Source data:
==*==
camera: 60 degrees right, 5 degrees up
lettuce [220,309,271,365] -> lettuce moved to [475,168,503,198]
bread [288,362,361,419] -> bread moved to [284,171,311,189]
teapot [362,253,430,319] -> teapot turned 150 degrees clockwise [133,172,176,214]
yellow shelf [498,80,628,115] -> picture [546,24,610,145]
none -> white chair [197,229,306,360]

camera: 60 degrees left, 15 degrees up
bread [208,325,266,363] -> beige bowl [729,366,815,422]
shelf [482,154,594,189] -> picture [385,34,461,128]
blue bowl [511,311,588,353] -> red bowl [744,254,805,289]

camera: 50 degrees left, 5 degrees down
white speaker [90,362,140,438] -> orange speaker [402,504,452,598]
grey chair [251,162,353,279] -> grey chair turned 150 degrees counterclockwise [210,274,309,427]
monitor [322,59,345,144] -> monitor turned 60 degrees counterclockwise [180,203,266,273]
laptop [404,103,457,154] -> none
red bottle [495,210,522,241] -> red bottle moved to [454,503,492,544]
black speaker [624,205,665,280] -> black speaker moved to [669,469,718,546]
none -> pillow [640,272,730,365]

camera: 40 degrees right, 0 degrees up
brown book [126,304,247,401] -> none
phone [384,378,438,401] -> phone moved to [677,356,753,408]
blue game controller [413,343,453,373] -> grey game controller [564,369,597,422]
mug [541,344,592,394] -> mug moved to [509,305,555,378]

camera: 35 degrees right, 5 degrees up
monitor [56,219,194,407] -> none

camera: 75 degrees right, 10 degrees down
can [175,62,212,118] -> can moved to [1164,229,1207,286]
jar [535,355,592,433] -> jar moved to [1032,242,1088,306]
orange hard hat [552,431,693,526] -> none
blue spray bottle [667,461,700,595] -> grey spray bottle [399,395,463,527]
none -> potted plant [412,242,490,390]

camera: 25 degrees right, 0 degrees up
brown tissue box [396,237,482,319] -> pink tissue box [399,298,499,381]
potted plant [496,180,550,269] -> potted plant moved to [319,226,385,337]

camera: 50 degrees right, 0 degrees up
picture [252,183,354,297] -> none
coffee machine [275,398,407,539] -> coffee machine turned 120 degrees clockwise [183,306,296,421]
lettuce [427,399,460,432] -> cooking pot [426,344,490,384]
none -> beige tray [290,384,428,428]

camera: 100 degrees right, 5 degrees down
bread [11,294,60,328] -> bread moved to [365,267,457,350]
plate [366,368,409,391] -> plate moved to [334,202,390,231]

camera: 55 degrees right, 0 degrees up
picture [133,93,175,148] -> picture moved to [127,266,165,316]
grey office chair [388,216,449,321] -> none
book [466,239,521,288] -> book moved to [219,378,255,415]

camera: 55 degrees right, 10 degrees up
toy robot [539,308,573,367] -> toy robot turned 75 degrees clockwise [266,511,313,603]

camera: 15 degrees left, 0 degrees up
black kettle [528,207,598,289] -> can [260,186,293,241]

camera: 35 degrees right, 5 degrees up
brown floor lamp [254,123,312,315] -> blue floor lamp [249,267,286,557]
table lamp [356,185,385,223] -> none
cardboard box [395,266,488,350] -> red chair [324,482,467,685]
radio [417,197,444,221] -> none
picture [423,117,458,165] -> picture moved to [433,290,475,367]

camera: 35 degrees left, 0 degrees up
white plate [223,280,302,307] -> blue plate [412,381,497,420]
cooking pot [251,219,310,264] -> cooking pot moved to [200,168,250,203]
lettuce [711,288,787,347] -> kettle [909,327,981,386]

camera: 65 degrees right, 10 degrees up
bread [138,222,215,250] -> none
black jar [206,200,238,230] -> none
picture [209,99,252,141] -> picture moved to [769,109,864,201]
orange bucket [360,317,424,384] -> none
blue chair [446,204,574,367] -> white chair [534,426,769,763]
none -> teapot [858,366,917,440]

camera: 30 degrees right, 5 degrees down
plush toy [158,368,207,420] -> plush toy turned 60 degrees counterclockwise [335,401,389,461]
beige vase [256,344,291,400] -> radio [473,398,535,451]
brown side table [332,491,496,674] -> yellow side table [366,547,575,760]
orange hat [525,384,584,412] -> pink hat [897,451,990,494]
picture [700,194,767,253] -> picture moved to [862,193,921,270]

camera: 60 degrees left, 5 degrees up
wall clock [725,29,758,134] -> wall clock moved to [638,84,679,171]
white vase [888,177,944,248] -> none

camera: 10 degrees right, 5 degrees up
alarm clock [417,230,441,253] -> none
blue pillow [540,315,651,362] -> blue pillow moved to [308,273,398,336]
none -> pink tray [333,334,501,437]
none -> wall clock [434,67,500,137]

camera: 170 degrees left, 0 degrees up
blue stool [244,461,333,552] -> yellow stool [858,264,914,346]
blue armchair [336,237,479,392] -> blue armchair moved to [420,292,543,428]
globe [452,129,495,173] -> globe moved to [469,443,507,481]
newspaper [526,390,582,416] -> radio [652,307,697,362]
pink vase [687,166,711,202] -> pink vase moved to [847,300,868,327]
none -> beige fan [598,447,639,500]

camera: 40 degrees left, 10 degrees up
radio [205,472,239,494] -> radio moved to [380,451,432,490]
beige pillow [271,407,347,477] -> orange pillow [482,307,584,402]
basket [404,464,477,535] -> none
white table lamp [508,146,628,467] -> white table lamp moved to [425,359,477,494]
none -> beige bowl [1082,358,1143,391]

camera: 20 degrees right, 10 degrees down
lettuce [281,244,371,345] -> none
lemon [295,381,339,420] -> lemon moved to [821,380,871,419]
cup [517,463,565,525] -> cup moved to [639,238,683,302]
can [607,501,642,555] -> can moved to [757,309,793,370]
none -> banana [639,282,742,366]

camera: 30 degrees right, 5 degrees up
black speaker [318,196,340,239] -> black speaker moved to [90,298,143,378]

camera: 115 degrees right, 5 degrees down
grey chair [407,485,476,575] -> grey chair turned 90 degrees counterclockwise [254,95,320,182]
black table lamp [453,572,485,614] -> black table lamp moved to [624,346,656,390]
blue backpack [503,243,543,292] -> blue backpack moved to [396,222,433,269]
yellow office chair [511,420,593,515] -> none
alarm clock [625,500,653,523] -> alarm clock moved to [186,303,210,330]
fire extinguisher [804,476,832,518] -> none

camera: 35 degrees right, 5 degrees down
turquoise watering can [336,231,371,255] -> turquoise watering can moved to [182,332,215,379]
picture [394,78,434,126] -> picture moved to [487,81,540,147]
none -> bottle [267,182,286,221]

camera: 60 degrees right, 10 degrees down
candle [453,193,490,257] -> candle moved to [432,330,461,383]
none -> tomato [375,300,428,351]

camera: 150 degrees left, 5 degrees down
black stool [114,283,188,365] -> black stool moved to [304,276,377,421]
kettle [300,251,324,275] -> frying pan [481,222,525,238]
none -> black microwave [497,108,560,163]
==*==
> _Exercise details_:
Wherever the string "plate" occurs in the records, copy the line it is in.

> _Expected output_:
plate [366,368,409,391] -> plate moved to [334,202,390,231]
white plate [223,280,302,307] -> blue plate [412,381,497,420]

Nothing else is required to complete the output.